A lot of these environments have open and public Wi-Fi networks. These networks are easy and convenient for those looking to log on, however they carry risks. Any device connected to public Wi-Fi is visible to anyone else on the network. Organisations might not be a position to dictate where an employee works when they are remote, but provision of VPNs, multi-factor authentication, access management solutions and education on the risks of public Wi-Fi is encouraged in this new hybrid working era.
The rise of consumer collaboration tools
The pandemic forced us all to change how we collaborate. You could no longer walk over to a teammate to discuss feedback on a piece of work, or head into a meeting room to talk about company confidential updates; everything had to take place virtually. Tools like Zoom, Slack and Asana are just a handful of the tools businesses turned to day to day collaboration, and we’ve previously discussed the growth of consumer platforms being used for messaging and collaborating. The danger with some of these tools – many are not secure and are prime targets for cyber-attacks. This informative article from TechTarget provides an in-depth overview on collaboration tool security.

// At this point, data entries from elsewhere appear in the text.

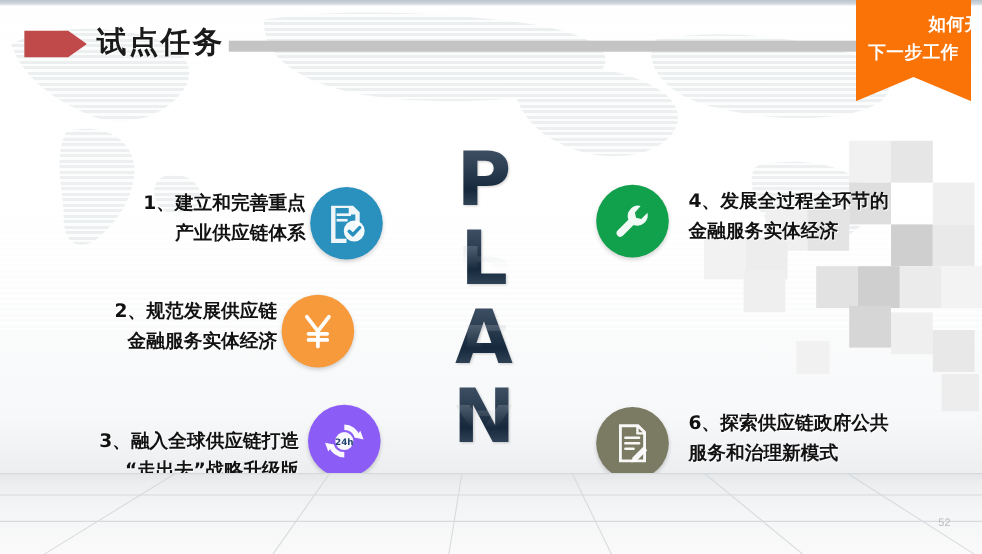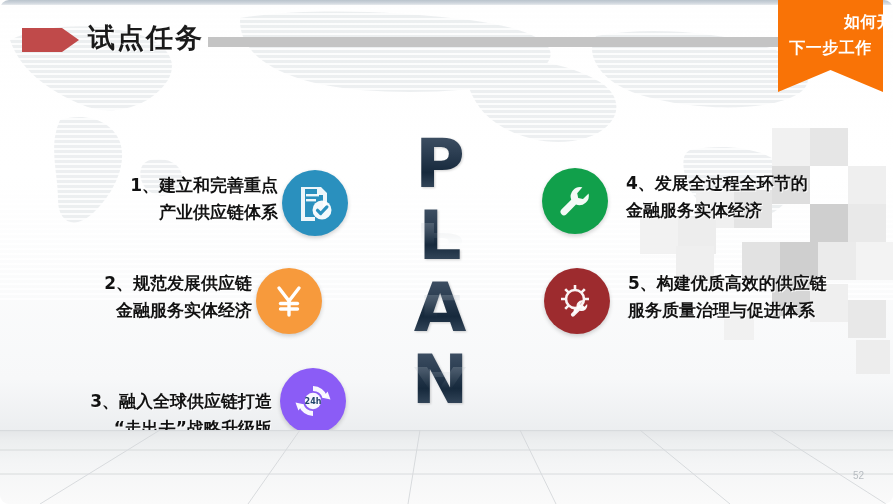"试点任务" #slide { border-radius: 9px -> none }
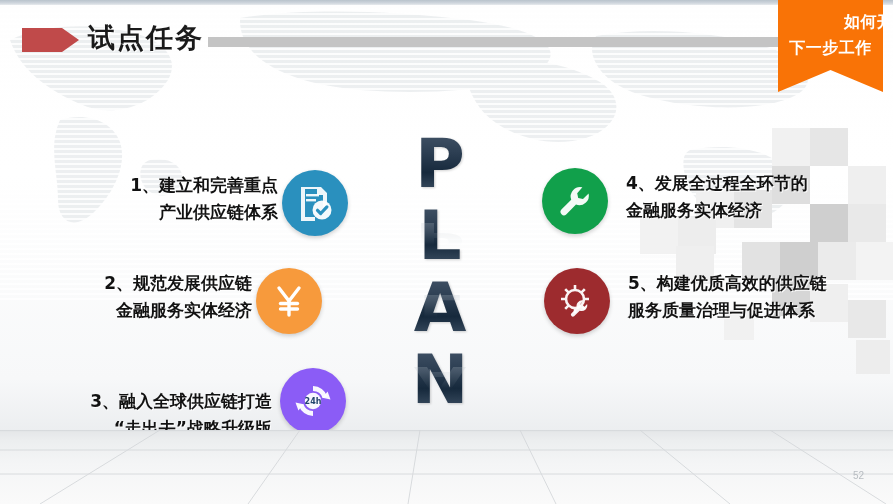"5、构建优质高效的供应链" div.item { html: <div> <div> <svg> <g> <circle></circle> <path></path> </g> <path></path> </svg> </div> <div> <div>5、构建优质高效的供应链</div> <div>服务质量治理与促进体系</div> </div> </div> -> none }
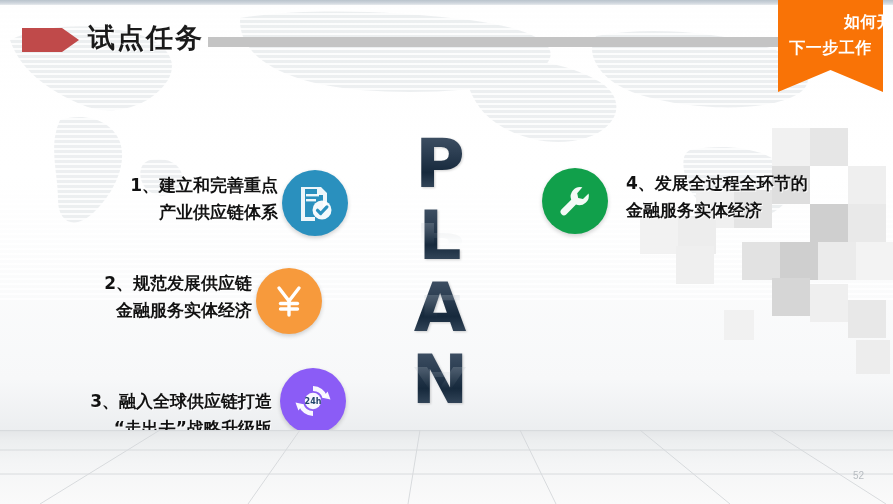"6、探索供应链政府公共" div.item { html: none -> <div> <div> <svg> <path></path> <path></path> <g> <path></path> <path></path> <path></path> </g> <path></path> </svg> </div> <div> <div>6、探索供应链政府公共</div> <div>服务和治理新模式</div> </div> </div> }
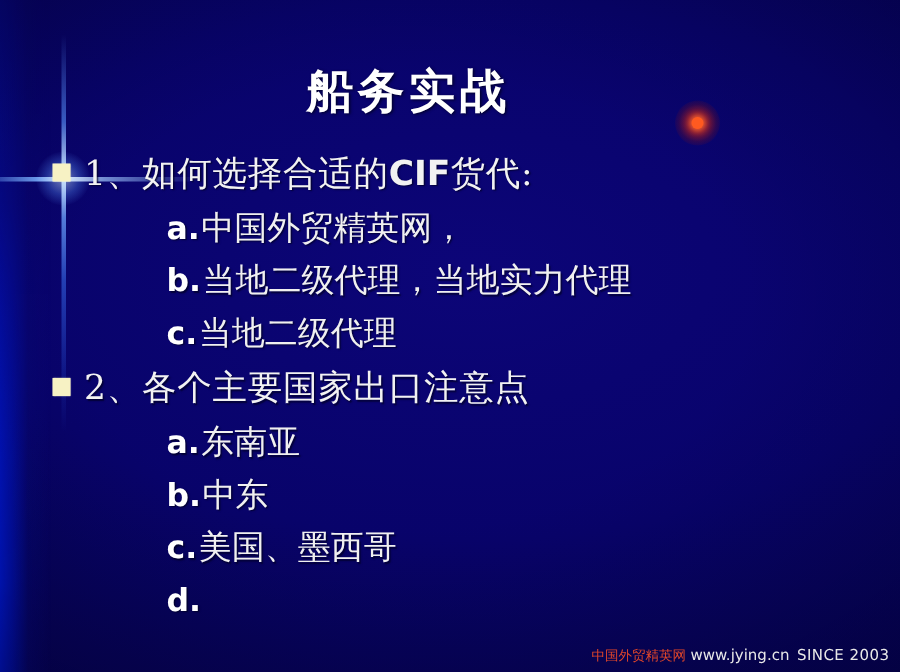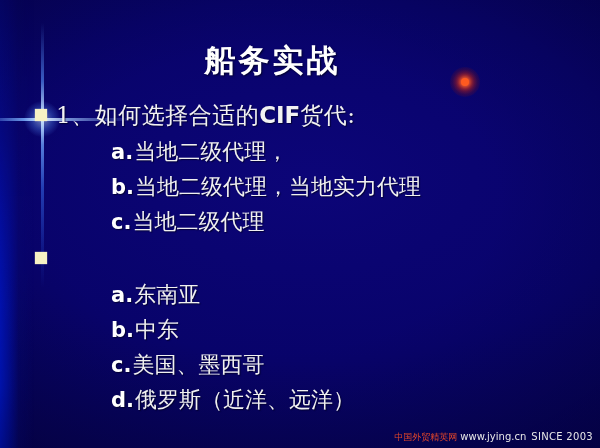"当地二级代理，" span.l2-text { text: 当地二级代理 -> 中国外贸精英网 }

As the lines between home and working environments started to blur – so did attitudes to corporate device security. There are many studies on this, but one that caught our attention was this one from Avast which found that, a third of SMBs in the UK are connecting to corporate networks using personal devices that do not have any security controls in place. Over a quarter of employees admitted that they had connected a personal computer to a company network, and 15% had connected a personal smartphone. Of those who did this, many didn’t get permission to do so.
People don’t do this because they don’t care about security but rather they’re just looking to do their jobs with the tools at their disposal. Home working has made logistics for getting corporate IT and mobile devices to employees more complicated. It’s of paramount importance that employees’ connection is
reliable and easy to set up even in a complex logistics context. This way they can connect their devices easily and securely when they first turn them on.
Hybrid working – two years on
Our recent Data Threat Report revealed that navigating these various challenges continues to plague businesses. After two full years since the pandemic started, 79% are still concerned about the security risks and threats that posed by remote working.
Flexible working will continue to dominate, as will the security risks that come with it.